Saw this on TV. I roflmao'd.


----------



## ZeVerstava (Jan 19, 2010)

pull yo pants up fool


----------



## Hatsu (Jan 19, 2010)

ZeVerstava said:
			
		

> pull yo pants up fool


*HI THE WORST*


----------



## Deleted_171835 (Jan 19, 2010)

:[

What the hell is this?


----------



## Joe88 (Jan 19, 2010)

take your spam elsewhere


----------



## Sharpz (Jan 19, 2010)

hat turned sideways looking like a fool with your pants on the ground.

My new hero.


----------



## NeSchn (Jan 19, 2010)

My mamadukeski showed me this earlier today.
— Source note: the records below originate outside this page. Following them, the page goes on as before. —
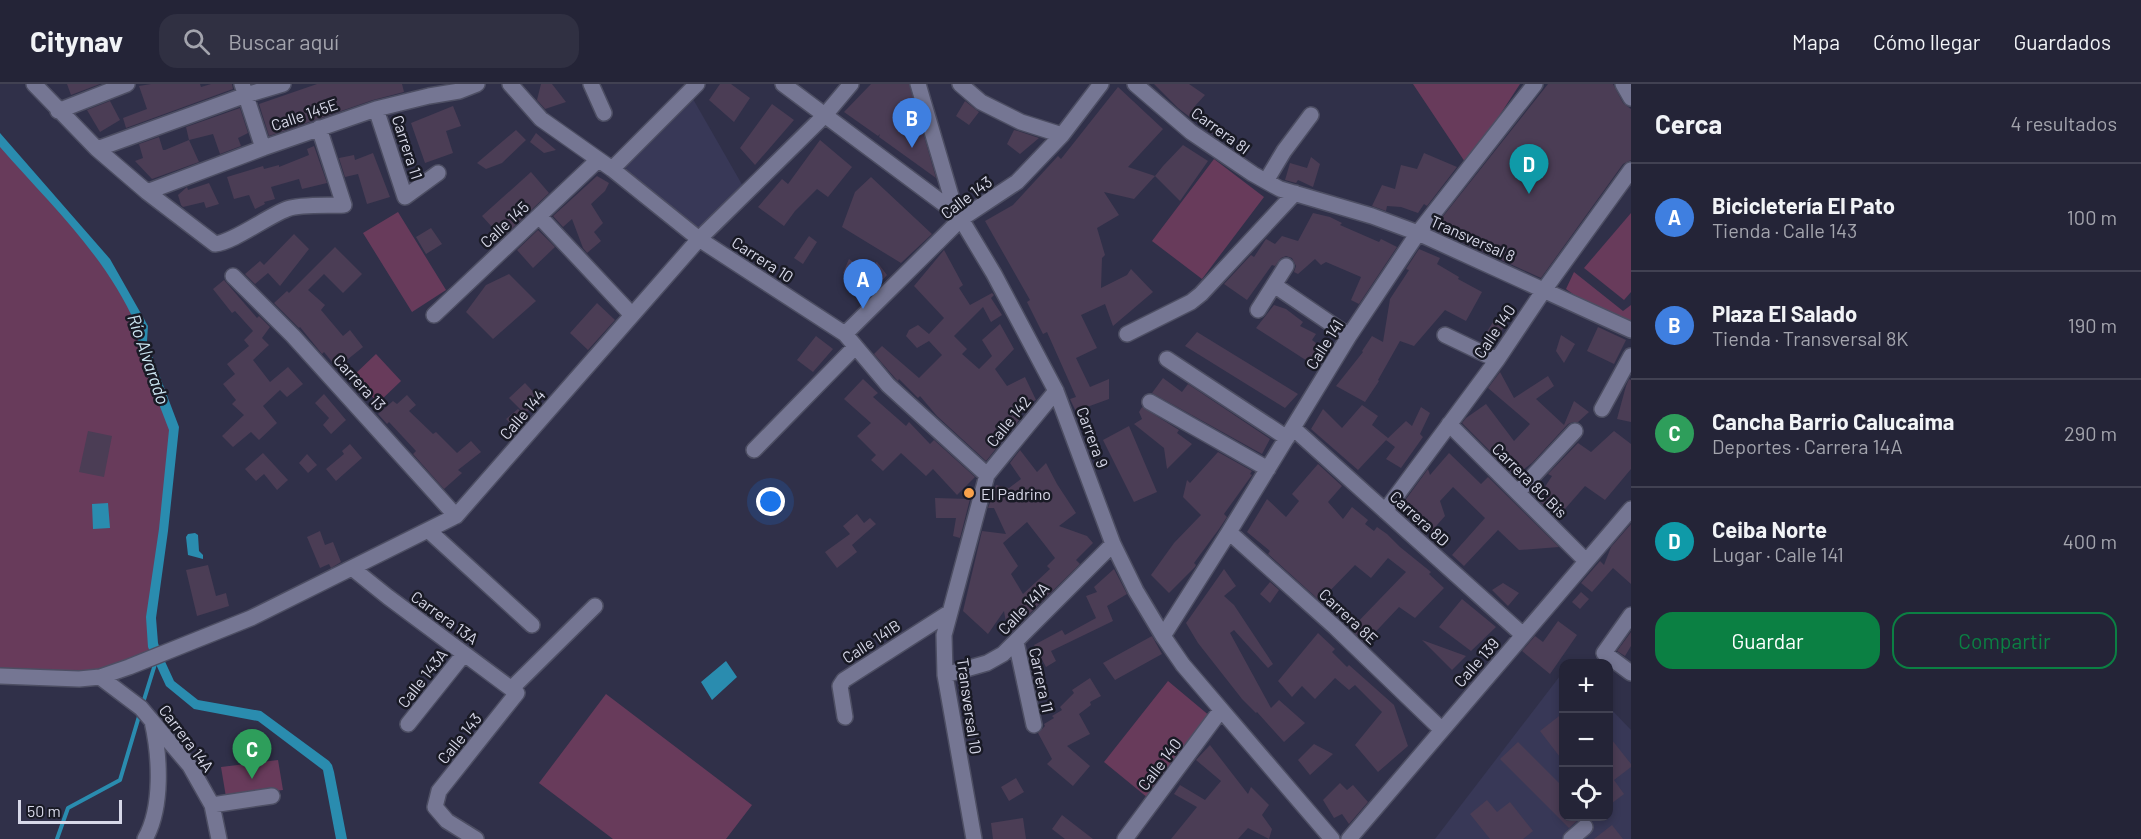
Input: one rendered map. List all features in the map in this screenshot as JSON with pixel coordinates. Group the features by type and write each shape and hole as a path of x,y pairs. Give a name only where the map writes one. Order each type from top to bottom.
{"street":[{"path":"34,84 58,111 98,149 147,192 215,244 233,238 289,208 344,205 319,128"},
{"path":"58,111 127,84"},
{"path":"98,149 244,89 283,84"},
{"name":"Calle 145E","path":"147,192 263,148 376,109 459,91 477,84"},
{"name":"Carrera 10","path":"510,84 541,119 612,169 699,239 845,334 888,385 987,475"},
{"path":"591,84 604,112"},
{"path":"612,169 698,84"},
{"name":"Carrera 9","path":"783,84 959,216 994,274 1056,391 1113,543 1136,591 1162,636 1327,837"},
{"name":"Calle 144","path":"0,676 100,677 142,663 251,618 456,516 699,239 825,115 851,84"},
{"path":"918,84 959,216"},
{"path":"960,84 981,102 1021,122 1062,135"},
{"name":"Calle 143","path":"845,334 959,216 1017,182 1062,135 1101,84"},
{"name":"Carrera 8I","path":"1135,84 1191,132 1266,181 1280,189 1295,193"},
{"name":"Calle 141","path":"1162,636 1229,532 1349,336 1418,233 1534,84"},
{"path":"1623,84 1631,98"},
{"path":"244,89 263,148"},
{"name":"Carrera 11","path":"376,109 405,197 438,173"},
{"path":"1266,181 1284,151 1311,115"},
{"name":"Calle 145","path":"434,315 598,160"},
{"name":"Calle 140","path":"1385,510 1497,360 1544,290 1631,170"},
{"path":"1127,334 1191,302 1201,294 1295,193"},
{"name":"Transversal 8","path":"1295,193 1372,216 1418,233 1631,330"},
{"path":"539,216 632,315"},
{"path":"1258,310 1286,266"},
{"name":"Carrera 13","path":"233,276 294,336 456,516"},
{"path":"1274,285 1349,336"},
{"path":"1445,335 1497,360"},
{"path":"754,450 855,347"},
{"path":"1602,408 1631,356"},
{"name":"Carrera 8D","path":"1167,359 1290,433 1385,510 1523,635"},
{"name":"Calle 142","path":"987,475 1056,391"},
{"path":"1150,402 1268,469"},
{"name":"Carrera 8C Bis","path":"1449,424 1586,561"},
{"path":"1518,492 1575,431"},
{"name":"Transversal 10","path":"974,839 945,675 944,635 987,475"},
{"name":"Calle 139","path":"1349,839 1631,509"},
{"path":"428,530 532,625"},
{"name":"Carrera 8E","path":"1229,532 1335,627 1442,730"},
{"name":"Calle 141A","path":"945,675 987,663 1003,654 1113,543"},
{"name":"Carrera 13A","path":"352,568 514,691"},
{"name":"Calle 143","path":"476,839 447,821 435,807 440,791 514,691 595,606"},
{"name":"Calle 141B","path":"845,717 840,697 840,686 844,680 950,612"},
{"path":"1631,615 1604,653 1631,673"},
{"name":"Carrera 11","path":"1016,642 1034,725"},
{"name":"Calle 143A","path":"408,724 464,654"},
{"name":"Carrera 14A","path":"100,677 146,713 190,766 212,805 219,839"},
{"name":"Calle 140","path":"1125,839 1221,710"},
{"path":"145,839 153,826 160,767 146,713"},
{"path":"212,805 272,796"},
{"path":"1571,839 1585,827"}],"shaded area":[{"path":"1413,84 1520,84 1467,165"},
{"path":"693,99 744,188 699,229 622,171"},
{"path":"0,140 107,262 142,326 142,341 174,429 151,618 157,656 100,676 0,672"},
{"path":"1214,159 1264,197 1202,279 1152,241"},
{"path":"398,212 446,290 412,312 363,233"},
{"path":"1631,213 1631,292 1624,300 1584,268"},
{"path":"1574,272 1623,311 1631,305 1631,325 1580,299 1566,289"},
{"path":"376,354 401,381 378,403 353,376"},
{"path":"1559,677 1559,821 1613,821 1613,711 1631,730 1631,839 1435,839"},
{"path":"1168,681 1211,717 1148,798 1104,762"},
{"path":"606,694 752,805 726,839 613,839 539,783"},
{"path":"278,760 283,790 226,797 221,767"}],"water":[{"name":"Río Alvarado","path":"0,133 110,259 148,326 149,348 179,427 156,618 158,643 174,681 198,700 261,711 329,761 334,772 347,839 336,839 323,770 258,721 194,709 166,686 148,647 146,617 159,529 169,430 139,352 136,325 124,300 93,253 0,147"},
{"path":"108,503 110,528 93,529 92,504"},
{"path":"188,534 198,535 199,551 203,559 188,555 186,537"},
{"path":"726,661 737,677 712,700 701,682"}],"building":[{"path":"67,84 100,84 71,95"},
{"path":"200,84 201,87 211,84 232,84 233,89 126,128 123,118 147,109 139,86"},
{"path":"317,84 402,84 404,92 373,100 269,136 259,104"},
{"path":"541,84 552,84 566,102 545,109 537,100"},
{"path":"720,84 731,84 750,98 734,122 709,100"},
{"path":"871,84 909,84 936,178 879,137 880,134 878,136 844,112"},
{"path":"1154,84 1189,84 1205,95 1195,106 1220,125 1212,134 1178,108"},
{"path":"1548,84 1613,84 1623,103 1631,109 1631,160 1623,164 1541,278 1433,229"},
{"path":"1118,87 1163,129 1128,167 1155,176 1134,199 1104,192 1119,215 1097,228 1105,255 1102,258 1101,288 1127,275 1131,269 1153,292 1113,326 1105,304 1081,315 1097,348 1076,358 1090,387 1109,379 1109,399 1087,407 1088,410 1078,416 1070,399 1076,397 1047,332 1043,334 1027,302 1030,300 985,221 1013,205 1058,156 1061,159"},
{"path":"110,101 120,120 100,132 87,110"},
{"path":"965,101 979,112 969,125 956,116"},
{"path":"772,104 794,120 755,165 740,148"},
{"path":"453,106 461,126 446,131 453,153 425,163 411,123"},
{"path":"240,108 248,133 238,138 241,146 220,154 213,134 189,140 186,127"},
{"path":"516,130 526,140 502,163 486,169 477,163"},
{"path":"1014,130 1039,138 1020,154 1007,144"},
{"path":"536,133 556,150 544,153 530,142"},
{"path":"159,137 163,150 189,140 199,162 152,179 135,161 143,158 139,144"},
{"path":"820,140 852,167 828,197 817,189 784,226 758,207 782,179 788,184"},
{"path":"1183,145 1208,161 1180,201 1155,176"},
{"path":"314,146 327,183 302,189 299,179 271,187 275,199 264,202 265,204 255,209 249,195 234,199 227,177 263,166 264,169 279,165 279,167 309,155 307,149"},
{"path":"373,153 390,197 367,204 358,174 345,177 339,158 354,155 355,160"},
{"path":"1424,153 1457,167 1427,206 1424,204 1418,213 1401,207 1387,206 1386,211 1372,206 1382,185 1395,189 1401,165 1417,169"},
{"path":"1311,157 1320,164 1313,187 1298,180 1296,183 1285,180 1290,163 1307,168"},
{"path":"531,172 549,193 502,238 482,216"},
{"path":"597,176 609,183 605,191 591,204 603,223 594,232 601,241 587,253 572,219 563,227 553,216"},
{"path":"871,177 932,234 901,263 842,227 855,192"},
{"path":"209,183 219,204 206,208 204,202 183,207 181,205 178,195 187,187 188,190"},
{"path":"1313,213 1330,217 1342,223 1340,225 1379,242 1381,239 1397,247 1359,304 1351,300 1361,277 1326,262 1321,265 1315,259 1298,274 1294,272 1296,266 1292,258 1286,256 1281,258 1275,266 1272,265 1247,300 1224,284 1251,255 1254,257 1266,239 1275,244 1282,236 1298,241"},
{"path":"431,228 442,244 426,254 416,237"},
{"path":"538,230 555,247 533,268 517,250"},
{"path":"294,234 309,249 280,286 268,273 255,284 245,274 260,261 264,265"},
{"path":"809,236 817,242 803,264 794,258"},
{"path":"335,247 362,274 343,293 324,274 308,290 325,305 321,310 343,336 350,330 363,347 337,368 300,327 274,303 287,291 289,293"},
{"path":"1419,249 1440,258 1437,264 1482,292 1466,321 1445,310 1414,346 1400,341 1365,402 1336,386 1363,352 1372,336 1383,342 1390,299 1409,270 1406,269"},
{"path":"944,250 963,285 959,288 970,305 992,293 994,295 991,298 1002,315 991,322 983,307 954,336 967,349 962,354 979,369 992,356 982,340 1000,324 1014,349 995,369 1007,386 1025,377 1036,400 1011,411 1020,419 986,461 937,416 920,396 918,398 899,379 898,381 874,354 882,346 919,378 942,355 929,341 917,348 906,336 909,330 918,325 929,334 944,318 914,286"},
{"path":"849,259 864,270 877,262 887,275 869,296 843,273"},
{"path":"509,274 536,301 493,339 466,312 486,285"},
{"path":"224,280 257,318 259,316 270,327 262,338 269,345 253,360 270,382 288,367 303,384 287,397 280,390 263,406 277,423 259,440 251,432 233,447 222,436 244,415 232,404 236,400 223,384 235,374 227,364 249,346 244,340 253,331 235,311 232,313 213,289"},
{"path":"597,303 615,320 588,350 570,333"},
{"path":"1274,305 1286,309 1303,322 1300,326 1316,334 1312,340 1328,352 1318,368 1256,328"},
{"path":"1495,319 1506,325 1491,344 1483,338"},
{"path":"1598,327 1626,340 1614,364 1587,351"},
{"path":"1197,332 1298,394 1285,408 1185,346"},
{"path":"1561,335 1575,344 1564,363 1556,351"},
{"path":"816,336 833,349 813,372 797,360"},
{"path":"1500,372 1514,398 1548,376 1554,386 1536,399 1564,425 1574,401 1589,412 1578,422 1568,424 1532,463 1515,476 1462,423 1486,404 1514,441 1530,424 1488,388"},
{"path":"1163,378 1182,392 1188,384 1270,439 1262,454 1152,393"},
{"path":"863,379 878,393 873,397 906,426 909,422 930,444 934,440 975,477 957,495 933,469 926,476 901,453 883,471 871,460 876,455 857,436 871,423 844,399"},
{"path":"1629,379 1631,380 1631,422 1617,419"},
{"path":"525,383 540,399 525,414 509,398"},
{"path":"324,394 346,420 331,434 323,425 329,418 315,403"},
{"path":"407,395 416,405 409,411 433,434 436,432 457,453 471,441 481,452 458,470 462,473 444,489 413,454 416,451 389,422 387,424 378,414 393,401 397,404"},
{"path":"1362,405 1378,416 1372,425 1388,438 1358,470 1311,429 1323,409 1342,428"},
{"path":"1142,407 1179,430 1177,433 1192,444 1167,469 1164,448 1134,424 1142,419 1139,412"},
{"path":"1421,407 1430,413 1420,434 1423,437 1401,468 1386,459 1395,447 1386,440 1406,421 1412,426"},
{"path":"518,409 528,419 518,431 506,419"},
{"path":"1129,426 1157,492 1134,502 1103,440"},
{"path":"88,431 112,436 104,477 79,472"},
{"path":"1614,431 1631,444 1631,469 1605,500 1585,486 1557,518 1537,499 1552,476 1548,474 1578,443 1591,452"},
{"path":"350,444 362,458 336,481 326,469 344,454 342,451"},
{"path":"1020,450 1037,472 1046,463 1076,513 1059,526 1087,536 1093,543 1076,560 1080,564 1012,631 1008,634 1004,611 988,634 963,611 982,531 1006,534 994,508 988,508 996,485 1009,488 1021,479 1010,463","holes":["1027,522 1055,558 1047,566 1050,569 1023,594 1011,574 1018,566 1003,543"]},
{"path":"1218,452 1252,471 1250,474 1252,475 1224,514 1227,517 1194,563 1195,567 1169,593 1151,575 1174,543 1201,515 1183,497 1187,480 1190,483"},
{"path":"263,453 288,480 277,490 264,474 256,481 245,469"},
{"path":"1449,453 1481,484 1488,477 1559,547 1519,550 1498,530 1464,566 1452,555 1485,518 1453,487 1440,501 1445,516 1430,533 1401,506 1428,469 1430,475"},
{"path":"307,454 317,465 308,473 299,463"},
{"path":"1318,464 1342,486 1328,502 1343,519 1352,507 1368,520 1365,524 1374,531 1377,527 1387,534 1431,572 1429,574 1444,588 1415,618 1399,607 1365,643 1351,629 1406,572 1388,558 1371,578 1355,565 1320,601 1268,554 1270,551 1247,532 1267,499 1286,517 1299,501 1292,494"},
{"path":"935,498 970,499 960,538 953,536 956,518 936,518"},
{"path":"857,514 864,523 870,518 876,524 852,545 857,552 837,568 825,552 850,534 843,526"},
{"path":"1631,524 1631,584 1613,568 1592,592 1581,583 1600,561 1604,565 1611,547"},
{"path":"320,531 325,545 333,542 341,562 331,568 329,564 320,568 307,537"},
{"path":"208,565 216,596 226,593 229,606 197,616 186,570"},
{"path":"1114,569 1127,594 1107,606 1113,621 1051,651 1056,661 1046,667 1034,645 1062,630 1065,635 1096,618 1086,596 1097,592 1094,587"},
{"path":"1224,569 1236,586 1224,596 1234,605 1273,664 1268,668 1234,630 1230,633 1271,708 1279,700 1305,723 1284,742 1242,699 1198,643 1186,623"},
{"path":"1270,582 1279,590 1270,603 1260,594"},
{"path":"1503,583 1519,593 1508,606 1492,590"},
{"path":"1581,592 1589,599 1580,609 1572,602"},
{"path":"1462,599 1496,627 1471,651 1439,627"},
{"path":"1558,621 1577,635 1550,674 1522,651 1535,636 1543,642"},
{"path":"1631,632 1631,646 1625,656 1617,651"},
{"path":"1318,633 1335,649 1332,652 1347,667 1349,665 1394,705 1408,746 1378,772 1355,745 1382,712 1355,685 1349,690 1335,678 1315,699 1302,686 1292,697 1278,681"},
{"path":"1152,636 1162,654 1115,680 1103,663"},
{"path":"1422,640 1466,656 1452,670"},
{"path":"1090,678 1101,696 1090,702 1091,705 1079,714 1090,734 1067,746 1090,766 1073,786 1047,764 1052,759 1038,733 1045,726 1044,724 1054,718 1052,716 1062,710 1060,707 1074,693 1072,690"},
{"path":"1559,716 1559,756 1540,731"},
{"path":"1613,741 1631,764 1631,767 1614,780 1624,794 1613,802"},
{"path":"1518,742 1559,783 1559,818 1500,759"},
{"path":"1314,744 1333,754 1310,775 1298,760"},
{"path":"1210,745 1248,794 1251,787 1269,805 1262,815 1272,829 1269,839 1248,828 1238,839 1171,839 1197,807 1174,794 1180,785 1205,800 1221,781 1196,760"},
{"path":"1016,778 1024,792 1009,801 1001,787"},
{"path":"1340,783 1347,790 1353,785 1368,802 1349,824 1342,814 1334,818 1323,800"},
{"path":"1487,800 1497,812 1510,802 1533,831 1523,839 1490,839 1470,814"},
{"path":"1062,815 1093,839 1065,839 1052,829"},
{"path":"1023,818 1026,839 993,839 991,823"},
{"path":"1562,821 1577,821 1569,828"},
{"path":"1612,825 1623,839 1594,839"}],"waterway":[{"path":"143,703 156,661"},
{"path":"57,839 68,808 120,780 140,713"}],"place":[{"name":"Plaza El Salado","path":"912,148"},
{"name":"Ceiba Norte","path":"1529,194"},
{"name":"Bicicletería El Pato","path":"863,309"},
{"name":"El Padrino","path":"969,493"},
{"name":"Cancha Barrio Calucaima","path":"252,779"}]}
Totally amazing!


----------



## Sefi (Jan 19, 2010)

http://topcultured.com/top-10-general-larr...ground-remixes/


----------



## MarkDarkness (Jan 19, 2010)

Saw it on TV... that guy takes the metaphoric cake.


----------



## Edgedancer (Jan 22, 2010)

It is so stupid but you cannot help from watching it.


----------



## NeSchn (Jan 22, 2010)

I love this song so much, I have been singing all week xD


----------



## Snorlax (Jan 22, 2010)

That song, is awesome! I must put it on my iPod!


----------



## Raika (Jan 22, 2010)

Pants on the ground, lookin like a fool, with your pants on the ground...
Catchy man...


----------



## blackdragonbaham (Jan 22, 2010)

damn, were are my speakers:. . .


----------



## strawhat-san (Jan 26, 2010)

video contains epic win 
a new hero is born


----------



## Hatsu (Jan 26, 2010)

Oh noes. Youtube removes this as well.


----------



## Xoo00o0o0o (Jan 26, 2010)

You notice he/she was banned today right.


----------



## Hatsu (Jan 26, 2010)

CAP99 said:
			
		

> You notice he/she was banned today right.


Not today, ages ago.


----------



## Xoo00o0o0o (Jan 26, 2010)

Hatsu said:
			
		

> CAP99 said:
> 
> 
> 
> ...



I see, and why.

On topic: Funny vid (Original)


----------